Made to look like svchost.exe, the trojan file name, svchsot.exe, is very confusing and hidden in a conventional way. Through query, we finally confirm that svchsot.exe is a program of the Troj/GWGhost-O trojan, that is, a major component of this trojan.
Following up Traces of the Attacker
Following the track of the attacker, we find his other malicious moves, besides svchsot.exe, a trojan program mentioned above.
We find the xiaoma file and zombie capture tools under the prefetch directory where the files pre-read by the system are stored. Checking the creation time of the xiaoma file, we realize that this server has become a zombie several days ago or even earlier.
In addition, .pf files also exist in the prefetch directory.
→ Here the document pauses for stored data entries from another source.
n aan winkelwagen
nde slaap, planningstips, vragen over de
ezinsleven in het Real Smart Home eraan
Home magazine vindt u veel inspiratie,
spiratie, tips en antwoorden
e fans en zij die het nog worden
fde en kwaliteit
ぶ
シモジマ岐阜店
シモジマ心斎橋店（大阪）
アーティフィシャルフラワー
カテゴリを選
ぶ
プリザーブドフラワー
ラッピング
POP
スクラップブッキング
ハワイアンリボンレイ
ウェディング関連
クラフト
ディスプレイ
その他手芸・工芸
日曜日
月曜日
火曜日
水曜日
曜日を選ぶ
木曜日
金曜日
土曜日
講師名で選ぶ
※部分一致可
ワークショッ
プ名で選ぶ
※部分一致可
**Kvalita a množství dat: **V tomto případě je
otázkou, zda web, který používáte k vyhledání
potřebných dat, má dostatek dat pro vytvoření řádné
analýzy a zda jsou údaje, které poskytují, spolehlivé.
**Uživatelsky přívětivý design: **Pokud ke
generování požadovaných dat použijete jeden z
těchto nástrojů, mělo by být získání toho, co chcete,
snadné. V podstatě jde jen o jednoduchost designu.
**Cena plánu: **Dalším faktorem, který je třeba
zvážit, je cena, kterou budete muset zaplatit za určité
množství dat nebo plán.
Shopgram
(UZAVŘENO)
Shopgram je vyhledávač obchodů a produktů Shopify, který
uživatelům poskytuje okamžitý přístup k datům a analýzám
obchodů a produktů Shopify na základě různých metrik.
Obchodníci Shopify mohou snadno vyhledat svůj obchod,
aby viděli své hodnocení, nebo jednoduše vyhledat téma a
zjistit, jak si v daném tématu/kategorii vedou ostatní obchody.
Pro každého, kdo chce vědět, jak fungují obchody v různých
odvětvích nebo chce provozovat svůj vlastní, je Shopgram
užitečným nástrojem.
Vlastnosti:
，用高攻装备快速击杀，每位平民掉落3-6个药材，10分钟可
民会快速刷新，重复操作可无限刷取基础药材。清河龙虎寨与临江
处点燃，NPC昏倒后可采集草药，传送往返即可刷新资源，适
As the system, upon startup, does an inverse search for the name of .pf files when pre-reading them, the attacker will lure the server into further malicious behaviors, hoping to make the system a zombie once it starts to run.
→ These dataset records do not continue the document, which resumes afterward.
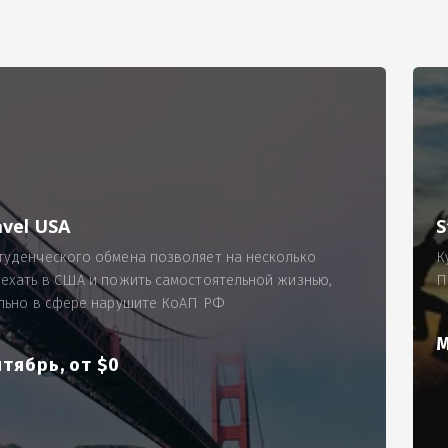
РИМЕР
ходящему, позволит Вам по-новому взглянуть ПРОБЛЕМУ в процес
ль, проспект Московский, д. 145, кв. 77
аработную плату за две смены на общую сумму 5400 рублей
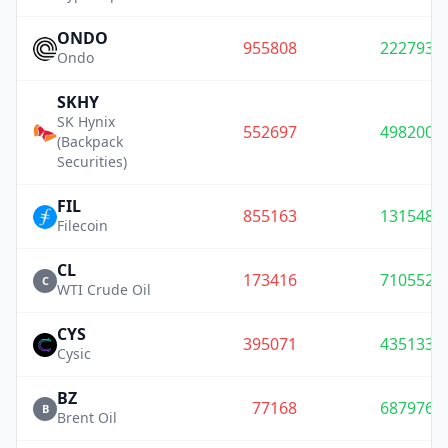
ONDO
955808
222793
Ondo
SKHY
SK Hynix
552697
498200
(Backpack
Securities)
FIL
855163
131548
Filecoin
CL
173416
710552
C
WTI Crude Oil
CYS
395071
435133
Cysic
BZ
77168
687976
B
Brent Oil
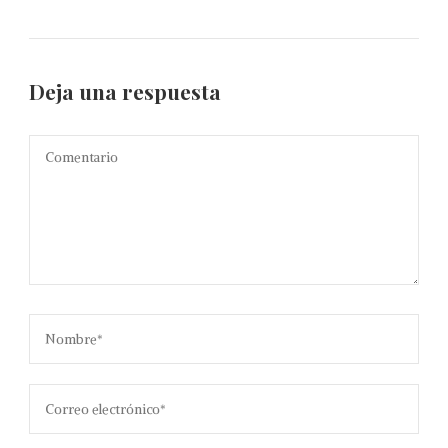
Deja una respuesta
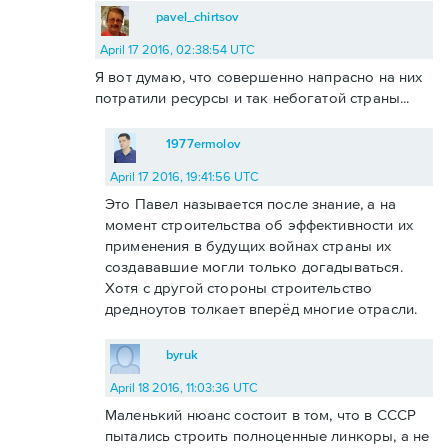
pavel_chirtsov
April 17 2016, 02:38:54 UTC
Я вот думаю, что совершенно напрасно на них
потратили ресурсы и так небогатой страны...
1977ermolov
April 17 2016, 19:41:56 UTC
Это Павел называется после знание, а на
момент строительства об эффективности их
применения в будущих войнах страны их
создававшие могли только догадываться.
Хотя с другой стороны строительство
дредноутов толкает вперёд многие отрасли.
byruk
April 18 2016, 11:03:36 UTC
Маленький нюанс состоит в том, что в СССР
пытались строить полноценные линкоры, а не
In the system directory, there is a folder that contains files to which .pf files link. Obviously, the system, upon startup, will be made to load such files so that it can be reduced to an attack tool. What a cunning trick!
Carrying Out Other Checks
Check processes running on the server to locate problems.
To sum up, we need to check system information in various ways to determine where malicious code resides and how it is triggered, and then remove malicious code executables. After that, check if products (such as executables, services, and links) associated with malicious code affect system startup items and system files, and remove these products. Of course, the best way to eradicate malicious code is to reinstall the operating system.
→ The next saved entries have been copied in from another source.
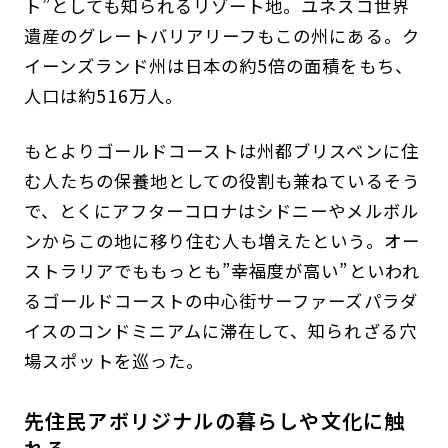
ト”としても知られるリゾート地。ユネスコ世界
遺産のグレートバリアリーフもこの州にある。ク
イーンズランド州は日本の約5倍の面積をもち、
人口は約516万人。
もとよりゴールドコーストは州都ブリスベンに住
む人たちの保養地としての役割も兼ねているそう
で、とくにアフターコロナはシドニーやメルボル
ンからこの地に移り住む人も増えたという。オー
ストラリアでももっとも”幸福度が高い”といわれ
るゴールドコーストの中心街サーファーズパラダ
イスのコンドミニアムに滞在して、知られざる穴
場スポットを巡った。
先住民アボリジナルの暮らしや文化に触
As for troubleshooting, we need to check processes, services, startup items, network connections, and hooks, with a focus on logs and system information changes made when security events occurred. Also, it is a good idea to conduct correlation analysis based on key time to ascertain the attacker’s intrusion thought and specific intrusion steps. Here, we recommend several common mini tools which can help obtain various system information and look for traces that intrusion behaviors left.
Trace 1: Processes
It is recommended that the Process Explorer tool be used to check suspicious processes and their child processes, with a focus on the following items:
- Processes without signature authentication information
- Processes without descriptions
- Process owner
- Validity of process paths
- Processes that occupy too many CPU/memory resources for long
Trace 2: Files
It is recommended that recent changes to sensitive system directories and files be checked.
Trace 3: Startup Items
The Autoruns tool is recommended.
This tool can check system startup items, describe most of them, display their paths in the registry, as well as detect common trojan operation modes, BHO items, scheduled tasks, and mirror hijackings. Its criteria of judgement include whether the startup items have descriptions, whether they are common suspicious components, and whether they are added by the administrator.
Trace 4: Comprehensive Analysis
The IceSword tool is recommended.
IceSword is a powerful tool as it can detect hidden processes and mark them in red, as well as check ports, services, registry entries, files, and threads. For items that lack descriptions or have peculiar names, we should manually check them one by one.
The malicious code detection process is very interesting. During the process, we need to inverse the attacker’s logic, like reproducing the crime scene, and make in-depth analysis with attention on every detail. If you are a fan of detective stories, you are bound to be absorbed by the malicious code detection process.